* Extrait:

On ne sait pas, et nous ne possédons aucune explication satisfaisante des origines de telles civilisations, – ni de leurs fins. Des légendes boliviennes recueillies par Mme Cynthia Fain(43), et qui remonteraient à plus de cinq mille ans, racontent que les civilisations de cette époque se seraient écroulées après un conflit avec une race non humaine dont le sang n'était pas rouge.

L'Altiplano de Bolivie et du Pérou évoque une autre planète. Ce n'est pas la Terre, c'est Mars. La pression de l'oxygène y est inférieure à la moitié de ce qu'elle est au niveau de la mer, et pourtant on y trouve des hommes jusqu'à 3 500 mètres d'altitude. Ils ont deux litres de sang de plus que nous, huit millions de globules rouges au lieu de cinq, et leur cœur bat plus lentement. La méthode de datage au radio-carbone révèle une présence humaine voici 9 000 ans. Certaines déterminations récentes mènent à penser que les hommes vivaient là il y a 30 000 ans. Il n'est nullement exclu que des humains sachant travailler des métaux, possédant des observatoires et une science, aient bâti voici 30 000 ans des cités géantes. Guidés par qui ?

Certains des travaux d'irrigation effectués par les pré-Incas seraient à peine réalisables avec nos turbo-foreuses électriques. Pourquoi des hommes qui ne se servaient pas de la roue ont-ils construit d'énormes routes pavées ?

L'archéologue américain Hyatt Verrill consacra trente ans à la recherche des civilisations disparues d'Amérique centrale et d'Amérique du Sud. Pour lui, les grands travaux des anciens hommes n'ont pas été faits avec des outils à tailler la pierre, mais avec une pâte radioactive rongeant le granit : une sorte de gravure à l'échelle des grandes pyramides. Cette pâte radioactive, léguée par des civilisations plus anciennes encore, Verrill prétendait en avoir vu entre les mains des derniers sorciers. Dans un très beau roman, The bridge of Light, il décrit une cité pré-Inca que l'on atteint au moyen d'un « pont de lumière », un pont de matière ionisée, apparaissant et disparaissant à volonté et qui permet de franchir un défilé rocheux inaccessible autrement. Jusqu'à ses derniers jours (il est mort à quatre-vingts ans), Verrill assura que son livre était beaucoup plus qu'une légende, et sa femme, qui lui survécut, l'assure encore.

* Données recueillies:
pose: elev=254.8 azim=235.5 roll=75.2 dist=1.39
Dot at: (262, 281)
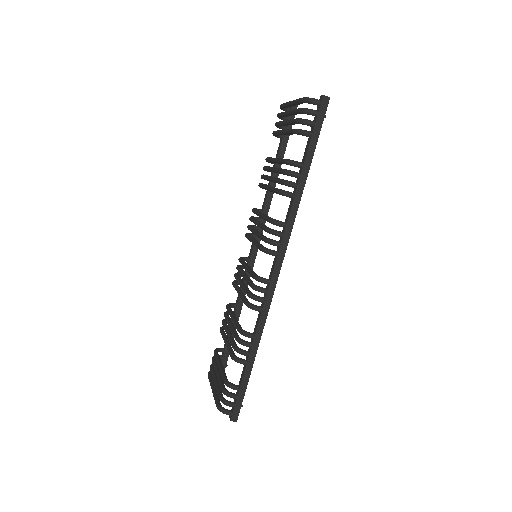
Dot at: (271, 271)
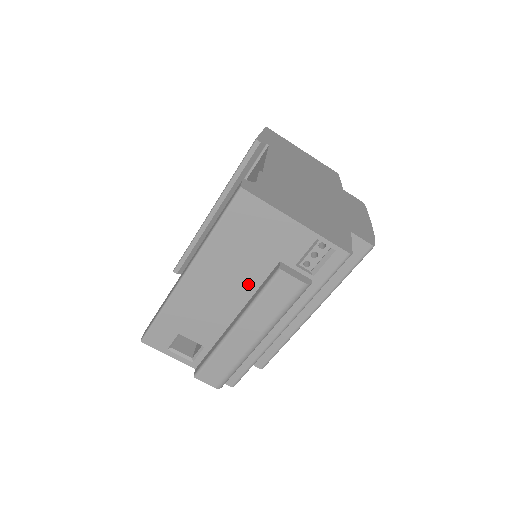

* Travail à faire:
A. D'après l'extrait, pendant combien d'années l'archéologue Hyatt Verrill a-t-il recherché les civilisations disparues d'Amérique centrale et d'Amérique du Sud ?
B. Reproduisez le texte de l'extrait compris entre « Certains des travaux » et « routes pavées ? », ces deux bornes incluses.
Les données ne jouent aucun rôle dans ce travail.

* Résultats par tâche:
A. Il y a consacré trente ans.

B.
Certains des travaux d'irrigation effectués par les pré-Incas seraient à peine réalisables avec nos turbo-foreuses électriques. Pourquoi des hommes qui ne se servaient pas de la roue ont-ils construit d'énormes routes pavées ?